No single pattern is a silver bullet.  Instead, it’s the composition of these patterns and practices that help improve distributed team communication and overall effectiveness.

Tools of the Trade
The following are some common tools of the trade:

  • Email.  This is helpful for sharing technical details, state, and general asynchronous communication.
  • Conference calls.  This is important for Monday iterations, daily stand-ups, Show and Tells, and any other team meetings.
  • Microsoft Shared view.  This is helpful for distributed pairing as well as Show and Tells, so that everybody can see a shared desktop.
  • Slides.  Slideware is a great way to share visuals and consolidate key information or to demo ideas and concepts.
  • Mind Maps.   Mind maps are a great way to pair and map out what the team knows about a given topic.  We’ve also found them useful for creating Work Breakdown Structures, as a team.  This way everybody gets to see the big picture  as a simple map.
  • Instant Messenger.  This is especially helpful for simply knowing when people on the team are around and for ad-hoc synch ups.
  • Skype.   This has gradually replaced setting up conference calls.  In fact, we’ve started having better luck with Skype than conference calls in terms of clarity in some cases.
  • Groove.  This has been our simplest way to share files instead of email.  There are some tricks to learn, but we’ve successfully shared projects of with thousands of files and hundreds of MBs.

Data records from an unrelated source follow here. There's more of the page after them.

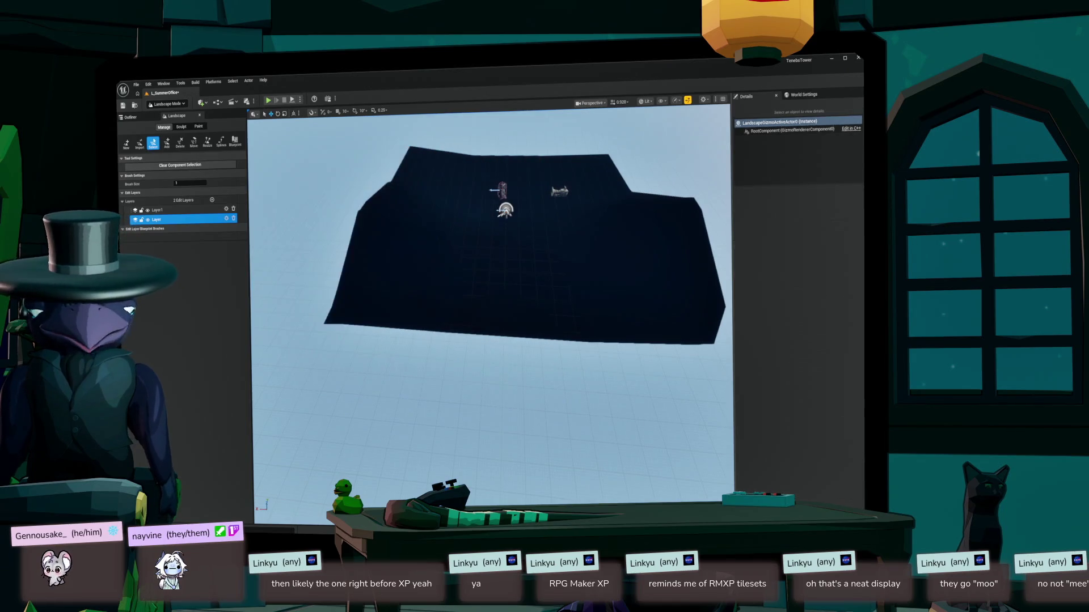
mouse_move(391, 270)
mouse_down()
mouse_move(437, 182)
mouse_move(624, 255)
mouse_move(502, 190)
mouse_up()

What about you?  … What have been your best lessons learned when it comes to distributed teamwork?

Comments

  • Anonymous
    November 22, 2009
    The comment has been removed

  • Anonymous
    November 23, 2009
    It perfectly suits our own team - MCS - as are distributed one we do hit exactly the same challenges. Thanks for sharing. I shared it with our team and it already made ripple effect :) LOL!

  • Anonymous
    November 24, 2009
    Nice post. I am just curios about how you are actually making sure everybody around the distributed teams get access to the user stories? Are you using any web based tool? Also, as a matter of fact, can you share one of your example user stories? I would like to see at what level of detail you actually capture the stories when you plan for the sprint. Thanks.

  • Anonymous
    November 24, 2009
    @ Hasan Thank you. @ Alik You definitely feel the pain. @ Sohan The simplest way is a tickler list of the stories.  We track the stories in a Wiki (but any shared item will do.) We originally tried pointing a camera at our wall of stories, but it just wasn't as helpful in the long run. We use the tickler list (simple one-liners) of the stories as a backdrop for conversations and elaboration.  The one-liner tickler list helps for tracking and sharing.